DIRECTIVE >>
Would you restate, exactly as they appear, the lines from the one containing "- **❓ Quiz Mode**" through the end of the data below?

==== ENTRIES SUPPLIED

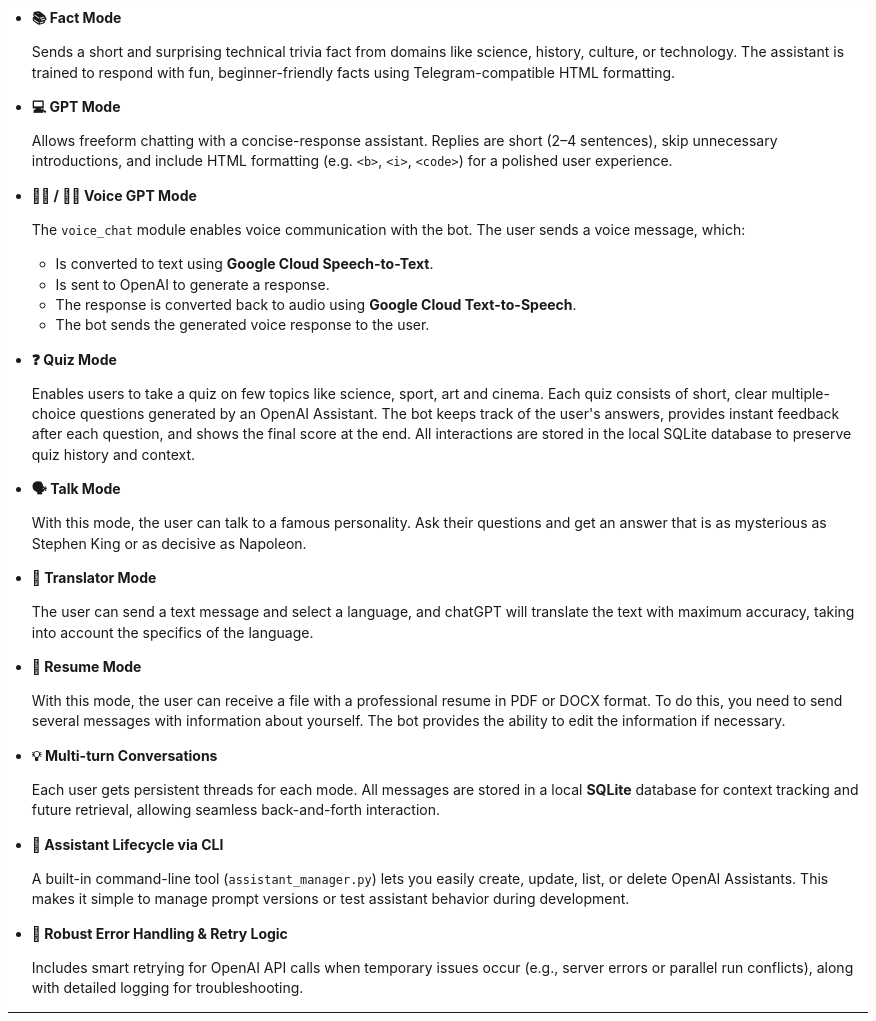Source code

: - **📚 Fact Mode**  

  Sends a short and surprising technical trivia fact from domains like science, history, culture, or technology. The assistant is trained to respond with fun, beginner-friendly facts using Telegram-compatible HTML formatting.

- **💻 GPT Mode** 

  Allows freeform chatting with a concise-response assistant. Replies are short (2–4 sentences), skip unnecessary introductions, and include HTML formatting (e.g. `<b>`, `<i>`, `<code>`) for a polished user experience.

- **👨‍💼 / 👩‍💼 Voice GPT Mode** 

  The `voice_chat` module enables voice communication with the bot. The user sends a voice message, which:

  - Is converted to text using **Google Cloud Speech-to-Text**.
  - Is sent to OpenAI to generate a response.
  - The response is converted back to audio using **Google Cloud Text-to-Speech**.
  - The bot sends the generated voice response to the user.

- **❓ Quiz Mode**

  Enables users to take a quiz on few topics like science, sport, art and cinema. Each quiz consists of  short, clear multiple-choice questions generated by an OpenAI Assistant. The bot keeps track of the user's answers, provides instant feedback after each question, and shows the final score at the end. All interactions are stored in the local SQLite database to preserve quiz history and context.

- **🗣 Talk Mode**

  With this mode, the user can talk to a famous personality. Ask their questions and get an answer that is as mysterious as Stephen King or as decisive as Napoleon.

- **🔄 Translator Mode**
 
  The user can send a text message and select a language, and chatGPT will translate the text with maximum accuracy, taking into account the specifics of the language.

- **📜 Resume Mode**

  With this mode, the user can receive a file with a professional resume in PDF or DOCX format. To do this, you need to send several messages with information about yourself. The bot provides the ability to edit the information if necessary.

- **💡 Multi-turn Conversations**  

  Each user gets persistent threads for each mode. All messages are stored in a local **SQLite** database for context tracking and future retrieval, allowing seamless back-and-forth interaction.

- **🔧 Assistant Lifecycle via CLI**  

  A built-in command-line tool (`assistant_manager.py`) lets you easily create, update, list, or delete OpenAI Assistants. This makes it simple to manage prompt versions or test assistant behavior during development.

- **💯 Robust Error Handling & Retry Logic**  

  Includes smart retrying for OpenAI API calls when temporary issues occur (e.g., server errors or parallel run conflicts), along with detailed logging for troubleshooting.

---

========

SOLUTION TO THIS PROBLEM >>
- **❓ Quiz Mode**

  Enables users to take a quiz on few topics like science, sport, art and cinema. Each quiz consists of  short, clear multiple-choice questions generated by an OpenAI Assistant. The bot keeps track of the user's answers, provides instant feedback after each question, and shows the final score at the end. All interactions are stored in the local SQLite database to preserve quiz history and context.

- **🗣 Talk Mode**

  With this mode, the user can talk to a famous personality. Ask their questions and get an answer that is as mysterious as Stephen King or as decisive as Napoleon.

- **🔄 Translator Mode**
 
  The user can send a text message and select a language, and chatGPT will translate the text with maximum accuracy, taking into account the specifics of the language.

- **📜 Resume Mode**

  With this mode, the user can receive a file with a professional resume in PDF or DOCX format. To do this, you need to send several messages with information about yourself. The bot provides the ability to edit the information if necessary.

- **💡 Multi-turn Conversations**  

  Each user gets persistent threads for each mode. All messages are stored in a local **SQLite** database for context tracking and future retrieval, allowing seamless back-and-forth interaction.

- **🔧 Assistant Lifecycle via CLI**  

  A built-in command-line tool (`assistant_manager.py`) lets you easily create, update, list, or delete OpenAI Assistants. This makes it simple to manage prompt versions or test assistant behavior during development.

- **💯 Robust Error Handling & Retry Logic**  

  Includes smart retrying for OpenAI API calls when temporary issues occur (e.g., server errors or parallel run conflicts), along with detailed logging for troubleshooting.

---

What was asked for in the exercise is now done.